Abstract

Evaluating the fire performance of bridges is necessary for damage mitigation as more fire-related accidents occurred on bridge structures. Current solutions adopting temperature curves can result in significant inaccuracy by neglecting the inhomogeneous characteristic of the fire-induced thermal environment. This paper proposed a numerical methodology for analyzing the coupled thermomechanical response of various bridges exposed to fires. The computational fluid dynamics (CFD) approach was implemented to reproduce the fire condition more realistically by modeling the combustion process and fire-driven flow. Then, an interface was adopted to extract the thermal boundary from the fire model.
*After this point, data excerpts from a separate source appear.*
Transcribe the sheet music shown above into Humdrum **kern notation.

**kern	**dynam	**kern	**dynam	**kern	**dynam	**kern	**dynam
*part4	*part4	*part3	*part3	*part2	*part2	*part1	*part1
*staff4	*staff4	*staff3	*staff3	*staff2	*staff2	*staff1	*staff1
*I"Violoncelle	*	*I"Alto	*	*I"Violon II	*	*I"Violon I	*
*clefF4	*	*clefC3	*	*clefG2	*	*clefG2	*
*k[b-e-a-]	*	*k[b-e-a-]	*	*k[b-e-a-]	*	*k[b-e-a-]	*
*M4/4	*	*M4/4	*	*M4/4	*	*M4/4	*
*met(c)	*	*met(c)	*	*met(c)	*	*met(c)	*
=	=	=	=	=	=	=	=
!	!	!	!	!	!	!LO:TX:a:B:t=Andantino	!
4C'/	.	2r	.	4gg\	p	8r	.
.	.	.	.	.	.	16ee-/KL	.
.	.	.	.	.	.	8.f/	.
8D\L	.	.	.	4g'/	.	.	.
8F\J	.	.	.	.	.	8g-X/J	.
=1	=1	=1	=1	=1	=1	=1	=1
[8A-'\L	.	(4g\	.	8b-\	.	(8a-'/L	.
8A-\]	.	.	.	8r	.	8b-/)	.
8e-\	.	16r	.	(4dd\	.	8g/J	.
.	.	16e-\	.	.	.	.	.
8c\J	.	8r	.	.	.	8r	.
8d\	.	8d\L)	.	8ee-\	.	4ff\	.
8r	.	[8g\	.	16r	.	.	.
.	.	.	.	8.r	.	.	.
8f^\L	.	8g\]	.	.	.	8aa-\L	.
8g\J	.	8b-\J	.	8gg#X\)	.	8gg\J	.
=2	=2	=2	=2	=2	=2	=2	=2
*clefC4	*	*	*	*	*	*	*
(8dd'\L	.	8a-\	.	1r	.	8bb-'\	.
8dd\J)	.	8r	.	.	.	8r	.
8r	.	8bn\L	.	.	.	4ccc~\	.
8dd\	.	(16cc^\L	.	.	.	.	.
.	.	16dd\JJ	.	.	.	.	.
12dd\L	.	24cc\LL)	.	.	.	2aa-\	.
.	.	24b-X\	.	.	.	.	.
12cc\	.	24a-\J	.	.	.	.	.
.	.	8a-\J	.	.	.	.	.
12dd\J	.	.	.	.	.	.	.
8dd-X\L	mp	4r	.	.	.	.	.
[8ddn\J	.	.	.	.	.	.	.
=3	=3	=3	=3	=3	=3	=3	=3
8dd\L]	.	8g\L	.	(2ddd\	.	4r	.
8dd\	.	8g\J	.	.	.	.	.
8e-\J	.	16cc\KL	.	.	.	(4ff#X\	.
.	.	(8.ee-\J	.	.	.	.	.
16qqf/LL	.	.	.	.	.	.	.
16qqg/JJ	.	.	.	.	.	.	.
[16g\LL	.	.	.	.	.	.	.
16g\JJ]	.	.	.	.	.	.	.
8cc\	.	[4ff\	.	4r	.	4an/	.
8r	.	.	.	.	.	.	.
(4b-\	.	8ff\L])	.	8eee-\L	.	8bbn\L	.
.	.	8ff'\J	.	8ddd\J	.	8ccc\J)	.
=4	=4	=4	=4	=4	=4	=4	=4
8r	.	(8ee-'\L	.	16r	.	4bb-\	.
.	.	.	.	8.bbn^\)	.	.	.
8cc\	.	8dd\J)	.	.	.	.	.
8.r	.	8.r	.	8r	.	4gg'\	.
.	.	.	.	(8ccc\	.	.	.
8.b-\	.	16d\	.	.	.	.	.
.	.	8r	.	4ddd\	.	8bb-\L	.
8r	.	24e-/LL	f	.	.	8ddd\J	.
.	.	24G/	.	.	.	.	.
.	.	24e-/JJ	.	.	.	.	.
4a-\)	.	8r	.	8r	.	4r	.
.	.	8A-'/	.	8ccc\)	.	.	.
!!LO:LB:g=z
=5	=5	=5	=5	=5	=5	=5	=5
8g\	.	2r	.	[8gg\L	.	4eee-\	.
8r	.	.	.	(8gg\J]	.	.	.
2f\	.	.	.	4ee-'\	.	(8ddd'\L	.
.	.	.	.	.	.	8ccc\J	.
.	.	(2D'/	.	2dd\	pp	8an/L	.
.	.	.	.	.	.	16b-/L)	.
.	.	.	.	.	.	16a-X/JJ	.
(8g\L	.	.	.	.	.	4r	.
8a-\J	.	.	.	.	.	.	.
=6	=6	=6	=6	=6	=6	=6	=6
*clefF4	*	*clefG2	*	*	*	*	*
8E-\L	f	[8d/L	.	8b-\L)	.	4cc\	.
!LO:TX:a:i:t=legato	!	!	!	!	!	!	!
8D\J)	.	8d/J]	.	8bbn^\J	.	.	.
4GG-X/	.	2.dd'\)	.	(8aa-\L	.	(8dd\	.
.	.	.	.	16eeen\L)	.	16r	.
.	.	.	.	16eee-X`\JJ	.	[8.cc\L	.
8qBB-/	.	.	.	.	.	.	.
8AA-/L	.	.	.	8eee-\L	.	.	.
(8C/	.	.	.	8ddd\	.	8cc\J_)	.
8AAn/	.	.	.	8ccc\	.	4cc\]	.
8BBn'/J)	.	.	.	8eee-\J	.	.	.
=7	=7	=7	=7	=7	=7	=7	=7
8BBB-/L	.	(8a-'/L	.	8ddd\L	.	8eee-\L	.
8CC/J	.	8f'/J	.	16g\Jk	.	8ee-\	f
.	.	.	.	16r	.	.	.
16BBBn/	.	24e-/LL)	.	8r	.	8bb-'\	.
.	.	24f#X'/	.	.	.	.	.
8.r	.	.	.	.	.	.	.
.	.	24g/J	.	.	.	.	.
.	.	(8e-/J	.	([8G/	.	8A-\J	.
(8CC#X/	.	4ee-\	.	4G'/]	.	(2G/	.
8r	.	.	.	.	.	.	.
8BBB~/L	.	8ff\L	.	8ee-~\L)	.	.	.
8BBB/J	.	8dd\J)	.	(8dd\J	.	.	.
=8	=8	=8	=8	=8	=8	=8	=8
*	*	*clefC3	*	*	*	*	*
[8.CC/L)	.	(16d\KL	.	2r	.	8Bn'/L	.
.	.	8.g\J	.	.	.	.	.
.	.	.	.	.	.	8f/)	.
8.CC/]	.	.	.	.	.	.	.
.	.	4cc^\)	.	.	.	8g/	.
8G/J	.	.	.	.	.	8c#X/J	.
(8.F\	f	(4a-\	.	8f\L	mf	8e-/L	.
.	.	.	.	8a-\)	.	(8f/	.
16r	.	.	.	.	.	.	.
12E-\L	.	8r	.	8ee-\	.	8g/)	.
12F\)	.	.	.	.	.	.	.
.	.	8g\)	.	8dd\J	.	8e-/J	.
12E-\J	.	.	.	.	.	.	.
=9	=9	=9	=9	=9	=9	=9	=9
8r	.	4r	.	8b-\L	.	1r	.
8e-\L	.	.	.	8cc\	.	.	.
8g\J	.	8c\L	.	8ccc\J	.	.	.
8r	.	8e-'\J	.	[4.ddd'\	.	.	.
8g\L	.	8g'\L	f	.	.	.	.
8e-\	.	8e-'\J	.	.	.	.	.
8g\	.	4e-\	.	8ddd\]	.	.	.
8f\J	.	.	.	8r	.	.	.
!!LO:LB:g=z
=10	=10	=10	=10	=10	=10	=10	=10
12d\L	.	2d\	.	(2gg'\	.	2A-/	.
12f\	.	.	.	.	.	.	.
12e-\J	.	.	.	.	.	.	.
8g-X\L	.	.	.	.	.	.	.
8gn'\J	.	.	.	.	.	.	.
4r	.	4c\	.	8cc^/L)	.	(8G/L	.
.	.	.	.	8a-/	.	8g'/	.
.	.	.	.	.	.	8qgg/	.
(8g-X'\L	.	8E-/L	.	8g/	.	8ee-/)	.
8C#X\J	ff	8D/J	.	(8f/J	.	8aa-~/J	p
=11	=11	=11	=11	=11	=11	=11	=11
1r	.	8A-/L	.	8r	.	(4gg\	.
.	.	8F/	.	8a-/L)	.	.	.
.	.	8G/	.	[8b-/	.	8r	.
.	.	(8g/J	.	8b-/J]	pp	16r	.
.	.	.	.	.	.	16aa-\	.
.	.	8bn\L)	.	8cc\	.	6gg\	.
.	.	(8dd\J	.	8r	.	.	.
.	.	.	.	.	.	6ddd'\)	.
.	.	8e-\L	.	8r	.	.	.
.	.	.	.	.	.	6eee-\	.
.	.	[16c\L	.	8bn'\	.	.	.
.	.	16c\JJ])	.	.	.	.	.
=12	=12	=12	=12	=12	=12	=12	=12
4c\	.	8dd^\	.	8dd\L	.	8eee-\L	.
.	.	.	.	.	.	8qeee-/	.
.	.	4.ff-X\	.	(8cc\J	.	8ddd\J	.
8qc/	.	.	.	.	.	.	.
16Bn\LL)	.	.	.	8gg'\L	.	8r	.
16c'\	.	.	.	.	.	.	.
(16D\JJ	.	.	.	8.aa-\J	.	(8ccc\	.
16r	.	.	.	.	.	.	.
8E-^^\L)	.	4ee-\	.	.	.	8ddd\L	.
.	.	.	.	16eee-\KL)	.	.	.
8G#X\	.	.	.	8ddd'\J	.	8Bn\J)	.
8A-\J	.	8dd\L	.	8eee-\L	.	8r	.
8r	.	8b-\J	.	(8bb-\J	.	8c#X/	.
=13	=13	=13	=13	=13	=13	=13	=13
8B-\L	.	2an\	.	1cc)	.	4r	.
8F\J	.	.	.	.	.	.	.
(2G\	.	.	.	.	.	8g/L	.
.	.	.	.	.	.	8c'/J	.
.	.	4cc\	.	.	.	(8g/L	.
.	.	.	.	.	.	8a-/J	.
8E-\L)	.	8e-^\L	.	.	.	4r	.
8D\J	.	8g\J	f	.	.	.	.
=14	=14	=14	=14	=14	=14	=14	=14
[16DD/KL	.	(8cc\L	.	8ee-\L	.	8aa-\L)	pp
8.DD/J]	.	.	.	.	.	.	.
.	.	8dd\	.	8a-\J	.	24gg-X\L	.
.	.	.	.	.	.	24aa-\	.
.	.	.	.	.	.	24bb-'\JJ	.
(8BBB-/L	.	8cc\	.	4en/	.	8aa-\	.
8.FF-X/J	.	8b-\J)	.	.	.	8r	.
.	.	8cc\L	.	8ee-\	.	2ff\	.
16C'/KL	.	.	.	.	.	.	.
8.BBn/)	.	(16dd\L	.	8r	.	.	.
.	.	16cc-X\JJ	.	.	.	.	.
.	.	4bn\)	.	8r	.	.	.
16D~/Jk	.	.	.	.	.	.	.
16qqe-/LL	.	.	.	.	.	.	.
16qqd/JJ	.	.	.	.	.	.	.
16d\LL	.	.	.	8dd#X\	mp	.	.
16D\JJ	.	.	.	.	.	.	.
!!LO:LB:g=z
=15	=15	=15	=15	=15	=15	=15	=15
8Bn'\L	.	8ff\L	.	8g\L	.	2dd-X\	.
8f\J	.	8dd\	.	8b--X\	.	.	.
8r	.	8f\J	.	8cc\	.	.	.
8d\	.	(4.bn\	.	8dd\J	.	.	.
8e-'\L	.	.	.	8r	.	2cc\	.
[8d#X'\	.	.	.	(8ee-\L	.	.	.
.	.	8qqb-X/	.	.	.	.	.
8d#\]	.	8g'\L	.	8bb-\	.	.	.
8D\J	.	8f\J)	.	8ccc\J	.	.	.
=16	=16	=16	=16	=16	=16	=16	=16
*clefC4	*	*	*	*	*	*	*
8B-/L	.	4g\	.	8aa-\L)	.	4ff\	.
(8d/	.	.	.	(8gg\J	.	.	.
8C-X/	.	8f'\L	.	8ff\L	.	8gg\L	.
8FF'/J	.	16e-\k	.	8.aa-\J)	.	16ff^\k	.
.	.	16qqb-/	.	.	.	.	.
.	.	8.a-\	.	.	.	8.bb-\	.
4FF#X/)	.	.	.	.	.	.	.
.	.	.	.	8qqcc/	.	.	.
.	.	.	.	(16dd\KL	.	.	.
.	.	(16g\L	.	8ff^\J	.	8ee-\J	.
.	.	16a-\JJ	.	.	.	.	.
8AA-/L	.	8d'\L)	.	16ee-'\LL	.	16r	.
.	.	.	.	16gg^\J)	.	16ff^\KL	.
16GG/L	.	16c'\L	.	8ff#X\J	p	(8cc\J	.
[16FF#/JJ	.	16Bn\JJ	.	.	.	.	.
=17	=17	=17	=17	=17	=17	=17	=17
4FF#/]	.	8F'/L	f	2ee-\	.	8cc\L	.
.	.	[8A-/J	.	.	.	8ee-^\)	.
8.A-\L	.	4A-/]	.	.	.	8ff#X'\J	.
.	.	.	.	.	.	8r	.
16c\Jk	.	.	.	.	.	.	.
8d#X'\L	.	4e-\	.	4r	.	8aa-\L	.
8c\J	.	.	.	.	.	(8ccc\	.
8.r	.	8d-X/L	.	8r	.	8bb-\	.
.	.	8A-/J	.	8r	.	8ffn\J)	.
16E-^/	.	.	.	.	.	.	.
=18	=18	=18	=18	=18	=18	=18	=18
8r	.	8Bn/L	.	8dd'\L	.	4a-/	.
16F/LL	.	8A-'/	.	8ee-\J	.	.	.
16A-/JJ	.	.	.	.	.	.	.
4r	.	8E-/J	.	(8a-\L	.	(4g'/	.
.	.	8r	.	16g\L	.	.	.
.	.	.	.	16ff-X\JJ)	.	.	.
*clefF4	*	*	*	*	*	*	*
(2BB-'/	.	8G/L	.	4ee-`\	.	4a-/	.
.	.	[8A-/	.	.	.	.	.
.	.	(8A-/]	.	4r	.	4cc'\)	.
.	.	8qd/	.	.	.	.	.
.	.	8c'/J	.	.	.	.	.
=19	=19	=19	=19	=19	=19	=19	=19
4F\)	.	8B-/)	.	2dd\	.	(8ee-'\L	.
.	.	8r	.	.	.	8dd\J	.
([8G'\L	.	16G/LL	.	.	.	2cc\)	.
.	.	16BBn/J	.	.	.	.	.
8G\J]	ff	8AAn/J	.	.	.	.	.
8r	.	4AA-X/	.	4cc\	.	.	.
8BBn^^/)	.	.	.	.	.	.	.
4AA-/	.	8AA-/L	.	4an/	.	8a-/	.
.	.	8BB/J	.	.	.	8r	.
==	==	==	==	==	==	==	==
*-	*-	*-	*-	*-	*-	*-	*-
At last, the thermomechanical finite-element method (FEM) was coupled with the CFD model for determining the fire-induced response of the global bridge, thermally and structurally. By incorporating the multiscale FEM, this methodology can be extended to various large-scale bridges subjected to localized fires. The proposed approach was validated through a real fire experimental study on a steel column. To demonstrate the application of this strategy, a complex case study was carried out. A long-span cable-stayed bridge was investigated considering its girder segment was exposed to an under-deck tanker fire. Numerical results showed that the proposed method was able to capture the surrounding temperature field with strong thermal gradients and can predict not only the localized thermomechanical response of exposed segments but also the global structural performance evolution for large-scale complex bridges. The under-deck fire can introduce a significant impact on the entire cable-stayed bridge. Thereby, the multiscale FEM modeling strategy is required for the long-span bridges exposed to localized fires.